→ **What to work on**
Each and every line of the data must appear exactly as given.

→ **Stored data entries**

= = = =

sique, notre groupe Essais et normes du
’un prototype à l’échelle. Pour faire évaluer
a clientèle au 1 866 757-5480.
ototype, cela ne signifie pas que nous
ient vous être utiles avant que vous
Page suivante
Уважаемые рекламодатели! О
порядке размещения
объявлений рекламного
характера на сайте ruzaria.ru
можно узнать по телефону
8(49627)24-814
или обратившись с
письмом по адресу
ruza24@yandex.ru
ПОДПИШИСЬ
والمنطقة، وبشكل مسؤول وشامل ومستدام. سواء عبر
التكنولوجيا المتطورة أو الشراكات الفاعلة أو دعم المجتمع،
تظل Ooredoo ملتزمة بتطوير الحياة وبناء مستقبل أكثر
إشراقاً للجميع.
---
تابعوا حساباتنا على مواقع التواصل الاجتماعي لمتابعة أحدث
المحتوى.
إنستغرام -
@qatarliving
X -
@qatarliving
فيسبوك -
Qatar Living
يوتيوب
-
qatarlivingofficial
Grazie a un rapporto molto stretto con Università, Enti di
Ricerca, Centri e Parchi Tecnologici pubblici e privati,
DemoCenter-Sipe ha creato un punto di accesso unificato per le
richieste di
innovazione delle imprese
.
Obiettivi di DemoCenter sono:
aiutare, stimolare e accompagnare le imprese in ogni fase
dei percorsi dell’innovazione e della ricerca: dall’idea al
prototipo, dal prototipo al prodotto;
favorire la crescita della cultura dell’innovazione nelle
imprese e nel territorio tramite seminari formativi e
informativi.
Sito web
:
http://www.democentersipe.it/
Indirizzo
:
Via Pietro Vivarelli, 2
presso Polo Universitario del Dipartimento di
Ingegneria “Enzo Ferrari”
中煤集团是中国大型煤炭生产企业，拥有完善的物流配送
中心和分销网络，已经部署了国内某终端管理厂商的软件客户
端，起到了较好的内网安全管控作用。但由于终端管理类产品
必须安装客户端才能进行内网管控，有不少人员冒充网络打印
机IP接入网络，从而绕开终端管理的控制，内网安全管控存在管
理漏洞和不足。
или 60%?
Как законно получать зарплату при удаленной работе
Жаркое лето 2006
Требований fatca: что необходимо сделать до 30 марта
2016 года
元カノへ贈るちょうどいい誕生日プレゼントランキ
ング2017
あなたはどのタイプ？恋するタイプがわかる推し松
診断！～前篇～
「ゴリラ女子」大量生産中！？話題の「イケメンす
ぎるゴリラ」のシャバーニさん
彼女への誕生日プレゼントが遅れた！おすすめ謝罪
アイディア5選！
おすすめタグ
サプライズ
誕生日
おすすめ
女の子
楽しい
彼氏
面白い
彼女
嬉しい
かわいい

= = = =

→ **Answer for this exercise**
sique, notre groupe Essais et normes du
’un prototype à l’échelle. Pour faire évaluer
a clientèle au 1 866 757-5480.
ototype, cela ne signifie pas que nous
ient vous être utiles avant que vous
Page suivante
Уважаемые рекламодатели! О
порядке размещения
объявлений рекламного
характера на сайте ruzaria.ru
можно узнать по телефону
8(49627)24-814
или обратившись с
письмом по адресу
ruza24@yandex.ru
ПОДПИШИСЬ
والمنطقة، وبشكل مسؤول وشامل ومستدام. سواء عبر
التكنولوجيا المتطورة أو الشراكات الفاعلة أو دعم المجتمع،
تظل Ooredoo ملتزمة بتطوير الحياة وبناء مستقبل أكثر
إشراقاً للجميع.
---
تابعوا حساباتنا على مواقع التواصل الاجتماعي لمتابعة أحدث
المحتوى.
إنستغرام -
@qatarliving
X -
@qatarliving
فيسبوك -
Qatar Living
يوتيوب
-
qatarlivingofficial
Grazie a un rapporto molto stretto con Università, Enti di
Ricerca, Centri e Parchi Tecnologici pubblici e privati,
DemoCenter-Sipe ha creato un punto di accesso unificato per le
richieste di
innovazione delle imprese
.
Obiettivi di DemoCenter sono:
aiutare, stimolare e accompagnare le imprese in ogni fase
dei percorsi dell’innovazione e della ricerca: dall’idea al
prototipo, dal prototipo al prodotto;
favorire la crescita della cultura dell’innovazione nelle
imprese e nel territorio tramite seminari formativi e
informativi.
Sito web
:
http://www.democentersipe.it/
Indirizzo
:
Via Pietro Vivarelli, 2
presso Polo Universitario del Dipartimento di
Ingegneria “Enzo Ferrari”
中煤集团是中国大型煤炭生产企业，拥有完善的物流配送
中心和分销网络，已经部署了国内某终端管理厂商的软件客户
端，起到了较好的内网安全管控作用。但由于终端管理类产品
必须安装客户端才能进行内网管控，有不少人员冒充网络打印
机IP接入网络，从而绕开终端管理的控制，内网安全管控存在管
理漏洞和不足。
или 60%?
Как законно получать зарплату при удаленной работе
Жаркое лето 2006
Требований fatca: что необходимо сделать до 30 марта
2016 года
元カノへ贈るちょうどいい誕生日プレゼントランキ
ング2017
あなたはどのタイプ？恋するタイプがわかる推し松
診断！～前篇～
「ゴリラ女子」大量生産中！？話題の「イケメンす
ぎるゴリラ」のシャバーニさん
彼女への誕生日プレゼントが遅れた！おすすめ謝罪
アイディア5選！
おすすめタグ
サプライズ
誕生日
おすすめ
女の子
楽しい
彼氏
面白い
彼女
嬉しい
かわいい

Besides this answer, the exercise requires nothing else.